In Deep Survival, people who were lost at sea or in the mountains survived by keeping a schedule of certain tasks, celebrating small accomplishments, and staying focused. I do this in my race. On the run, I take a salt tab every 30 minutes like I have done since I got on the bike in the morning. I’m so focused that I reset my watch on each loop to follow a schedule. Using the top and bottom of the hour is easiest. I have to pee but I’m afraid it will be too distracting. I celebrate sometimes just getting to the next light post.

According to the book, the survival experience for those who triumphed was a transformation. In some ways it meant going against their instinct: not giving up because you are exhausted. By the third loop of the run I am completely demoralized, but I refuse to lose my form even though I’m not really running anymore. I’m moving without putting my heels down, like Ian taught me, but I’m gaining little ground. I’m a tinder bundle trying to ignite. If somebody blows on me I will catch. I don’t want to disappoint Ian and Cherie (my coaches) but I have the worst blisters I’ve ever had and I’m not good at this, I think. Maybe I can tell the race people that this is hard enough, so can I have the medal anyway.

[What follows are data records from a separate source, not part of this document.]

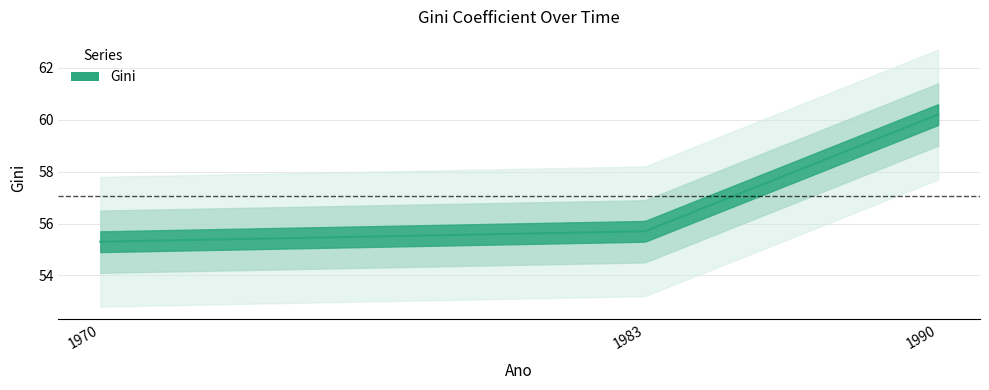

Which label corresponds to the smallest value in the chart?

1970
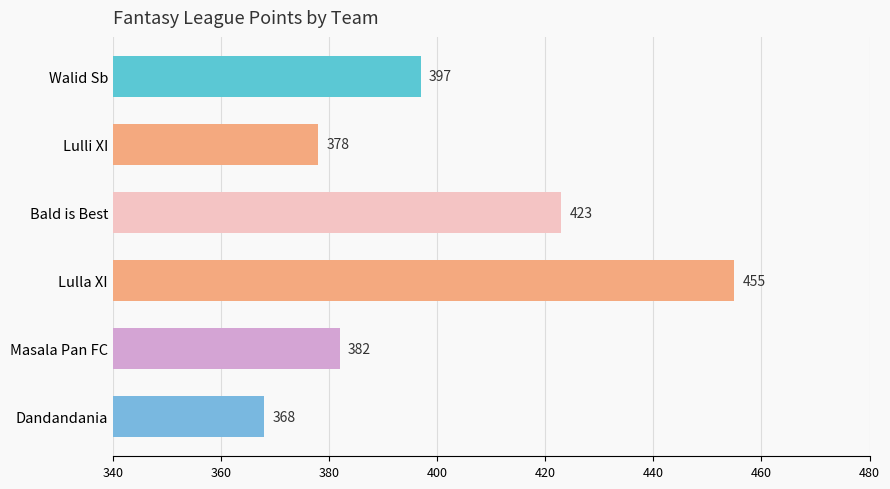

Does the chart contain stacked bars?

No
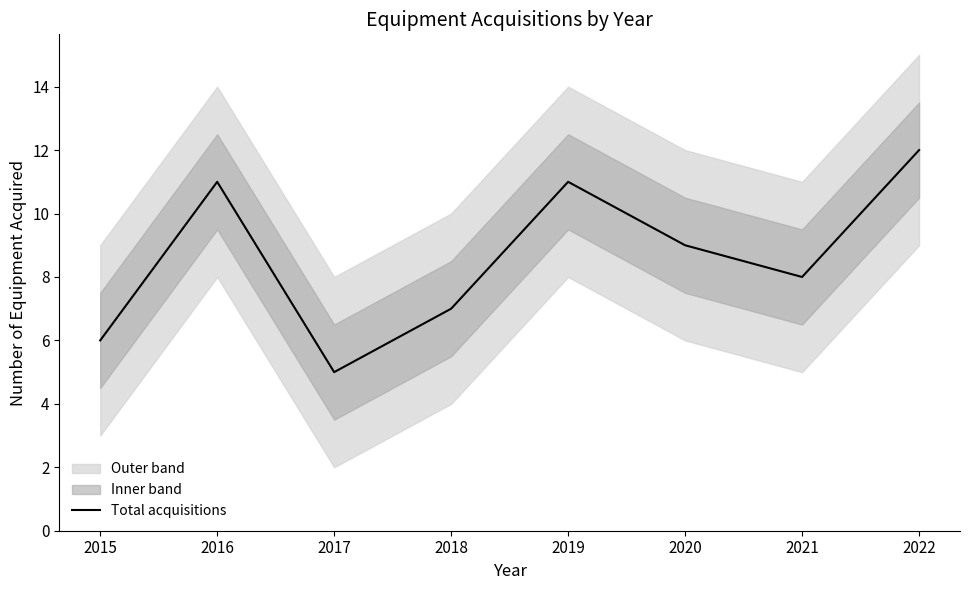

What is the change in value from 2016 to 2018?

-4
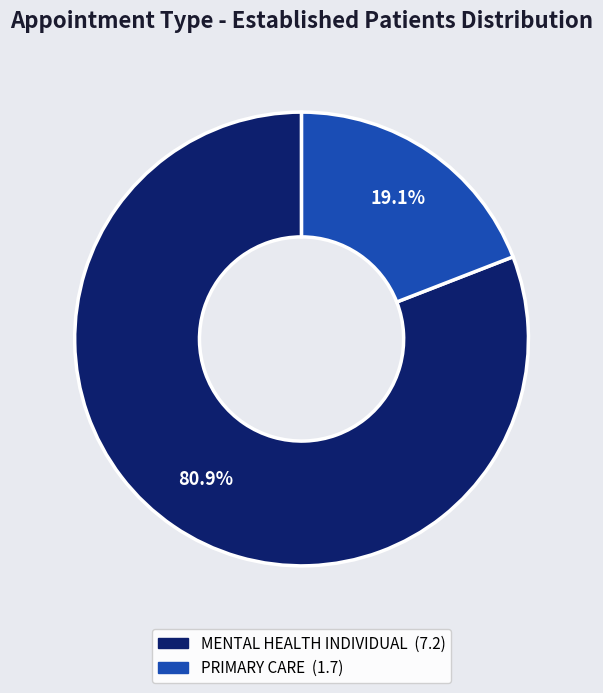

Count the number of slices in the pie.

2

But then somebody with a crisp British accent, yells, “Tamara, you are brilliant!” and I believe it.

Other people along the way say a word or two as I go by. “Anima” is one. I figure out this means, “Amazing.” Also, I hear, “Respect.” I really like this country, the people here.

I sing songs to myself—or rather broken phrases from songs: “Hey Delilah, don’t you worry, anymore‚Ķ” something I’d heard at the pre-race meeting. I make a promise to myself to buy the whole CD and enjoy driving and listening to it while re-living my race from the seat of my car eating ice cream. It isn’t until halfway through the final lap, when I know I have it, that I let myself pee. It is better than ice cream.

The finish line looms, and my transformation is almost complete. I realize that in spite of the training and support from others, when my plane crashes in the Andes, when my pick comes loose in an Everest crevasse, I need to be there for myself. Even if I go to pieces, the pieces would be greater than the whole of who I used to be. A piece of me would be enough.

The lights glow ahead of me, the sound of the crowd buzzes louder. I hear real music and start running fast, getting happy: I’m on fire. At 16 hours and 23 minutes, it isn’t my best time, but it is my best race, my best finish ever.